Protecting Natural Resources

Environmental Studies Homestead
April 13, 2015

Lizzy Zultoski ’07 talks about Denison and how its Environmental Studies Program helped launch her career as a public interest environmental attorney in the Pacific Northwest.

Invaluable hands-on experiences sharpened my skills and taught me about my strengths and interests. I tromped through wetlands and fields of itchy golden rod for research projects. I participated in a mock Congress that taught me how politicians sell off our natural resources to the highest bidder. I debated with my best friend and co-author of a mandatory joint ethics paper about whether we should save the trees for their sake or ours. I spent hours in the basement of Barney Davis working on exciting yet tedious GIS mapping projects. Had I digested these subjects in large lecture halls, my romantic visions of these subjects may have led me down the wrong path in life.

Outside the classroom, I interned at the state Environmental Protection Agency and thrived in environmental education and leadership positions. I spent a semester in Costa Rica, which allowed me to experience sustainable development issues in other countries, gain more research experience in the field, and realize how much I needed to learn about my own country’s natural resource management. On top of this, I lived off the grid for a year at the Homestead, experiencing the sweat and manual labor it takes to embody your ideals.

I credit Denison’s Senior Research Project requirement as a key turning point for me. I used the project to push my boundaries and learn about new subjects—renewable energy markets and advocacy. I researched renewable energy options for the school and lobbied the student body, student government, and the university’s Board of Trustees to support renewable energy with the school’s purchasing power. While the school ultimately pursued a broader sustainability program in lieu of my pitch, I learned that policy research and advocacy was a great fit for my personality and skills.

Collectively, these experiences taught me that I had an itch for protecting natural resources that could not be scratched by scientific research, environmental education, or farming. So I headed off to law school and chose another small private school with a focus on practical hands-on learning in Portland, Oregon—Lewis and Clark Law School. There, I worked with incredible attorneys and professors, who taught me about our federal environmental laws, which provide citizens with powerful tools to protect their watersheds, communities, and wildlife from pollution and degradation. After graduating, I began litigating on behalf of organizations and individuals in Washington and Oregon to enforce those federal laws, such as the Clean Water Act and the Endangered Species Act. Citizen enforcement of these laws is crucial because state and federal regulators often lack the resources or political will to ensure that companies comply with environmental laws.
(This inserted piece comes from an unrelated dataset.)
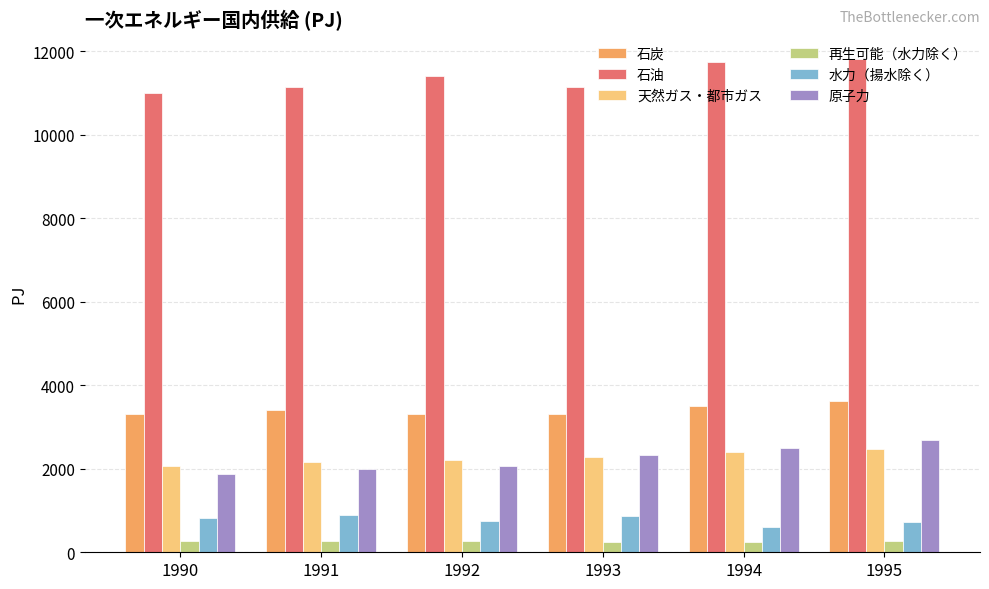

What is the sum of all 原子力 values?

13454.3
Over the years, I have worked on a variety of substantive issues in federal and state lawsuits and regulatory permit appeals. During law school, I helped with air, water, and wildlife issues surrounding off-shore oil drilling in the Arctic. Currently, I focus on cases that seek to bring industrial facilities into compliance with permits that require stormwater discharges to meet technological and water-quality based standards. Another major issue on my docket involves proposals to build transportation and storage facilities to accommodate the booming transport of crude oil by rail in the Pacific Northwest. I am fortunate to work on these and other rewarding cases on behalf of public-interest organizations. I will always be grateful that Denison set me on this path.

I graduated from Denison in 2007 with a B.A in Environmental Studies and a concentration in Biology, and graduated from Lewis and Clark Law School with a J.D. in 2010 and an LL.M. in Environmental and Natural Resources Law in 2011. I am now an associate attorney at a public interest law firm, Smith and Lowney, PLLC, which has offices in Seattle, Washington, and Portland, Oregon.